## Work required
Please return the full listing exactly as written, with the images removed.

## Exercise inputs
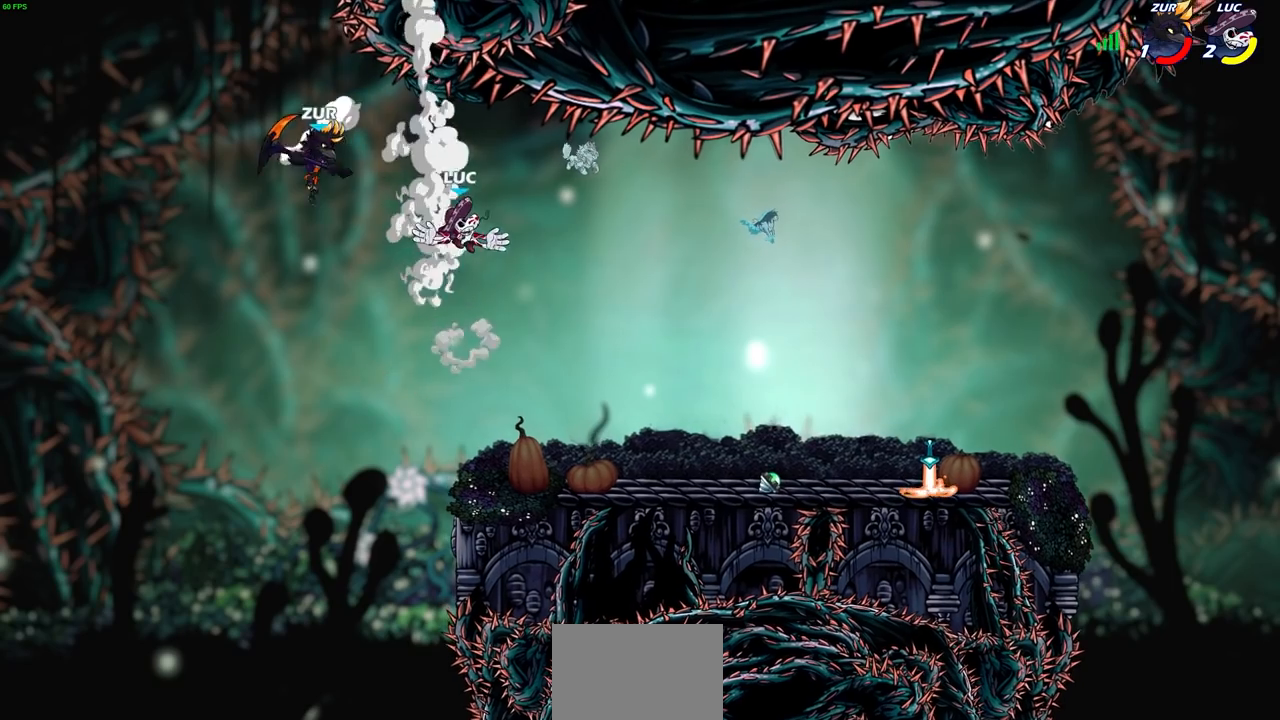
{"buttons": [], "left_stick": "down-right", "right_stick": "center", "events": [[117, "left_stick", "up-right"], [250, "left_stick", "down-right"]]}
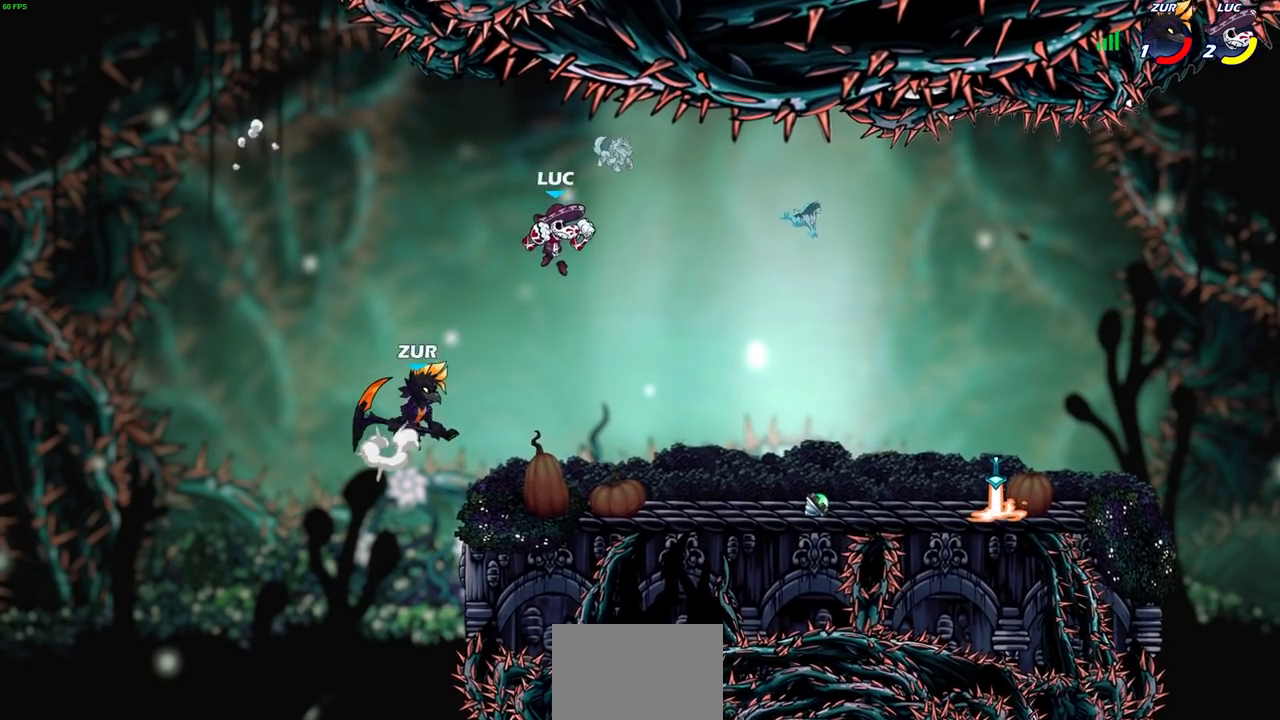
{"buttons": [], "left_stick": "center", "right_stick": "center", "events": [[167, "left_stick", "down-left"], [233, "R2", "down"], [267, "CIRCLE", "down"], [333, "CIRCLE", "up"], [350, "R2", "up"], [367, "left_stick", "center"]]}
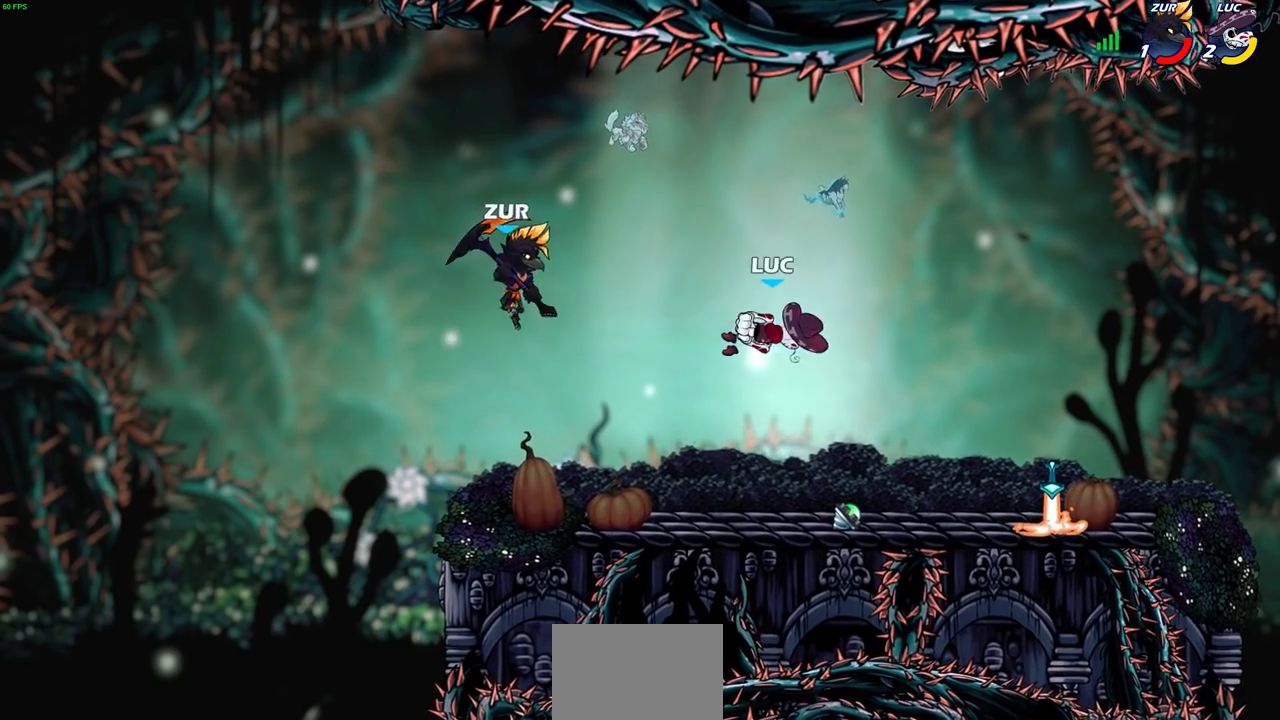
{"buttons": ["CIRCLE", "R2"], "left_stick": "down-left", "right_stick": "center", "events": [[233, "left_stick", "down-left"], [267, "R2", "down"], [317, "CIRCLE", "down"]]}
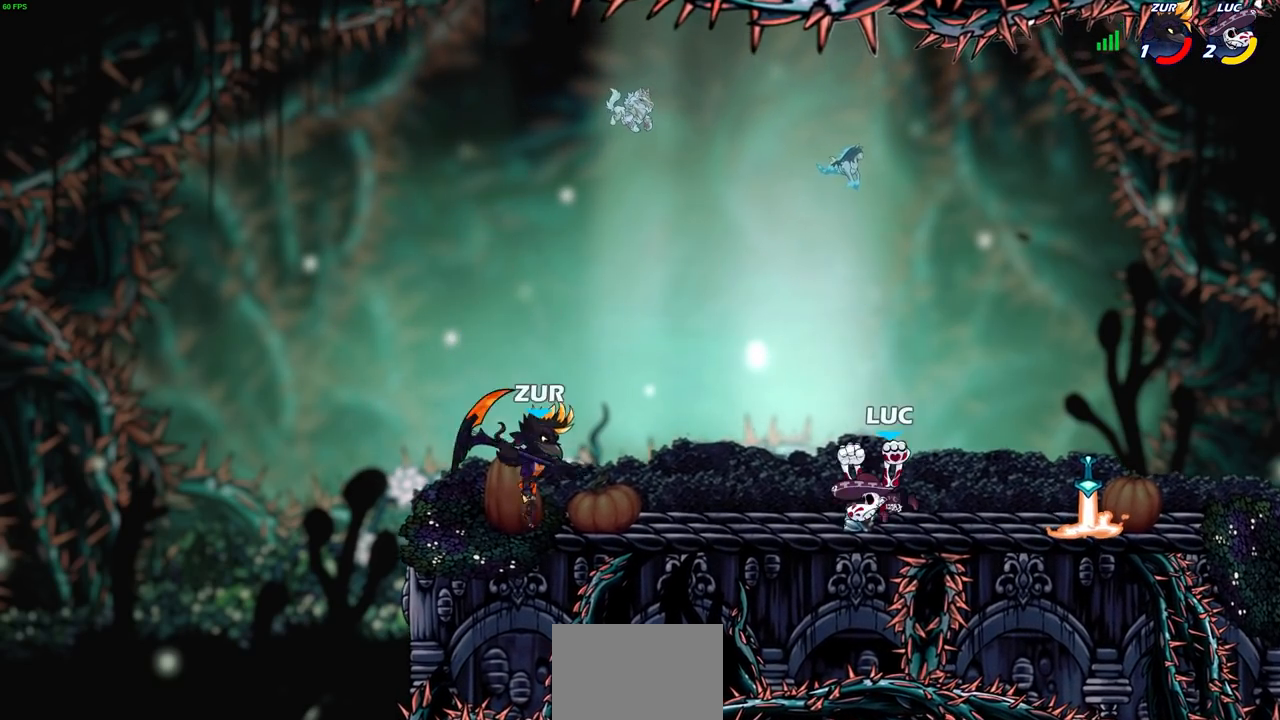
{"buttons": ["CIRCLE"], "left_stick": "down-left", "right_stick": "center", "events": [[167, "CIRCLE", "up"], [183, "R2", "up"], [300, "CIRCLE", "down"]]}
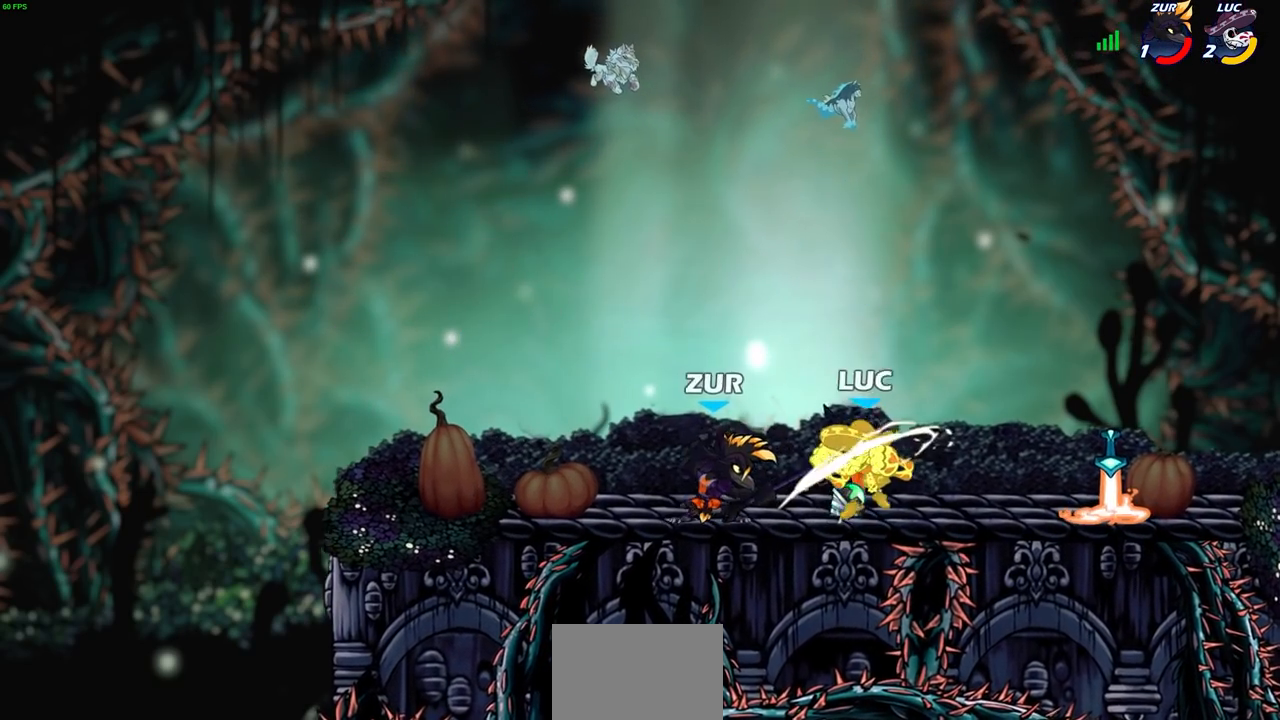
{"buttons": [], "left_stick": "up-left", "right_stick": "center", "events": [[50, "CIRCLE", "up"], [233, "left_stick", "center"], [450, "left_stick", "up-left"]]}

## Response area
{"buttons": [], "left_stick": "down-right", "right_stick": "center", "events": [[117, "left_stick", "up-right"], [250, "left_stick", "down-right"]]}
{"buttons": [], "left_stick": "center", "right_stick": "center", "events": [[167, "left_stick", "down-left"], [233, "R2", "down"], [267, "CIRCLE", "down"], [333, "CIRCLE", "up"], [350, "R2", "up"], [367, "left_stick", "center"]]}
{"buttons": ["CIRCLE", "R2"], "left_stick": "down-left", "right_stick": "center", "events": [[233, "left_stick", "down-left"], [267, "R2", "down"], [317, "CIRCLE", "down"]]}
{"buttons": ["CIRCLE"], "left_stick": "down-left", "right_stick": "center", "events": [[167, "CIRCLE", "up"], [183, "R2", "up"], [300, "CIRCLE", "down"]]}
{"buttons": [], "left_stick": "up-left", "right_stick": "center", "events": [[50, "CIRCLE", "up"], [233, "left_stick", "center"], [450, "left_stick", "up-left"]]}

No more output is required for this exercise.